The defendant was unable to persuade the judge that their use of the complainant's registered trade marks in this printed matter was not a straightforward infringement of Section 10(1) of the UK Trade Marks Act. They sought to argue that the use was saved by the defences in Section 11(2) and 10(6) of the 1994 Act. The latter permits some use of third party trade marks in comparative advertising, subject to certain conditions. The Judge had no hesitation in finding that the defendant's activities were not within that proviso (designed to protect "honest practices") given his previous conclusions that there was infringement and detriment under section 10(3) in two of the cases complained of.
Equally the defendant's argument that they were only using an indication as to the characteristics of the goods or services when using the name of one perfume to describe the smell of another was also rejected; this defence is contained in Section 11(2) of the 1994 Act, but also requires that any such use must be "in accordance with honest practices in industrial commercial matters", according to Lewison J.
The sale of cheaper "look-alike" products is not restricted to the perfumery marketplace; brand leaders for many fast moving consumer goods suffer from "own brand' competition in supermarket chains, which may involve the market leader being positioned on the sales gondola right next door to the supermarket "copy". It remains to be seen whether this decision can be relied on as a precedent outside the somewhat recherche field of luxury perfumes.
The Judge made a point in his lengthy decision of explaining just how much investment went into creating and promoting a new fine fragrance and the significant price differential with the replica "smell-alike" product. These market conditions do not apply to many fast moving consumers goods such as standard foodstuffs or household items.

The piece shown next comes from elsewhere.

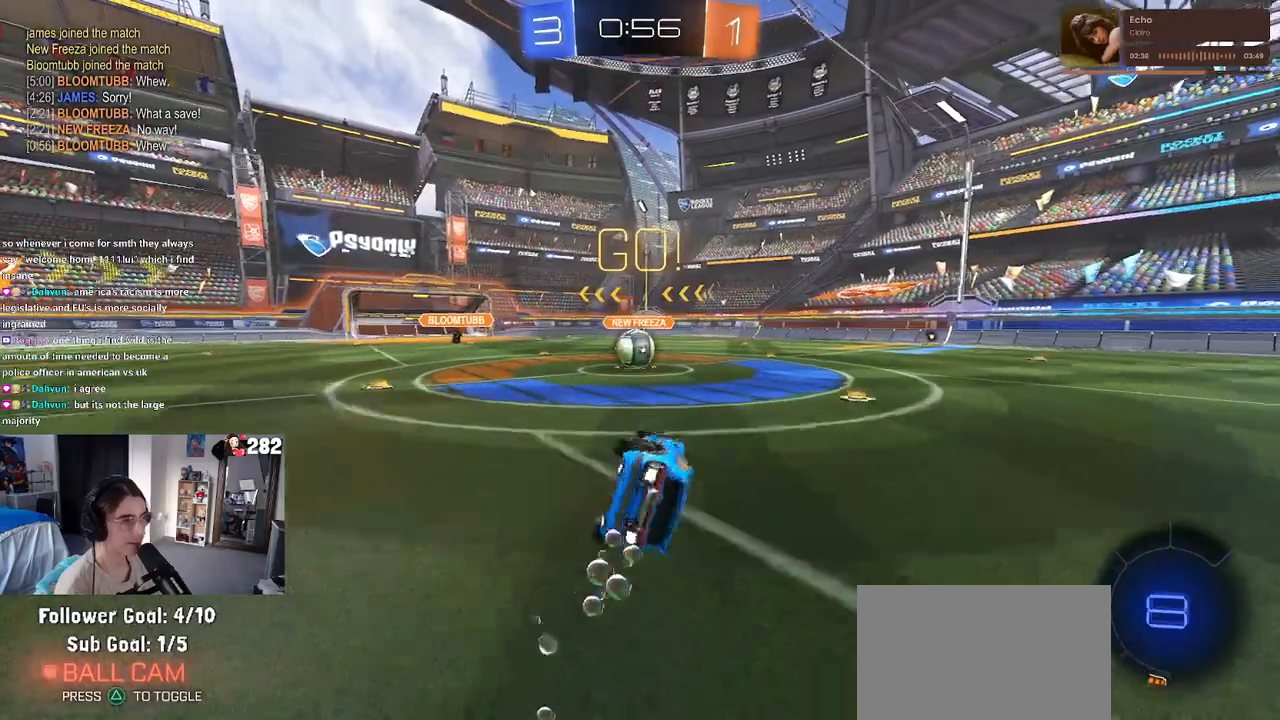
{"buttons": ["CROSS"], "left_stick": "center", "right_stick": "center", "events": [[317, "SQUARE", "up"], [317, "left_stick", "center"], [483, "CROSS", "down"]]}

Moreover the supermarket brand may in some cases differ very little in quality or characteristics (and is sometimes actually made by the brand leader).
Nevertheless, traders who seek to benefit from established goodwill and reutation in a leading product, whatever the market sector, must ensure, to adopt the metaphor used by Mr Justice Lewison, that their sails are properly trimmed if they plan to compete without risking disqualification.
Article 5: Recording Assignments - Don't Delay!
A reminder to clients on the importance of recording assignments in a timely manner:
Under S.25 of the UK Trade Marks Act, until a new proprietor has applied to record themselves as owner of the trade mark, rights will be ineffective against any person acquiring a conflicting interest in or under the registered trade mark.
In addition, if the trade mark is being infringed, the new owner will not be entitled to damages or an account of profits in respect of any infringement which occured after the date of the assignment but before the particulars of the transaction have been recorded.
To ensure the new owner enjoys the full benefit of the trade mark which they have acquired, assignments should be recorded within six months from the date of the transfer (or as soon as practical thereafter).
Early recordal can also avoid a whole host of other problems particularly with regard to recordal of overseas assignments. Considerable delay can lead to problems where the assignor is no longer in existence to sign any additional documentation required or a Notary Public's commission has expired by the time an application for recordal is made. To avoid such problems, contact your usual D Young & Co advisor as soon as possible to take steps to record your interest.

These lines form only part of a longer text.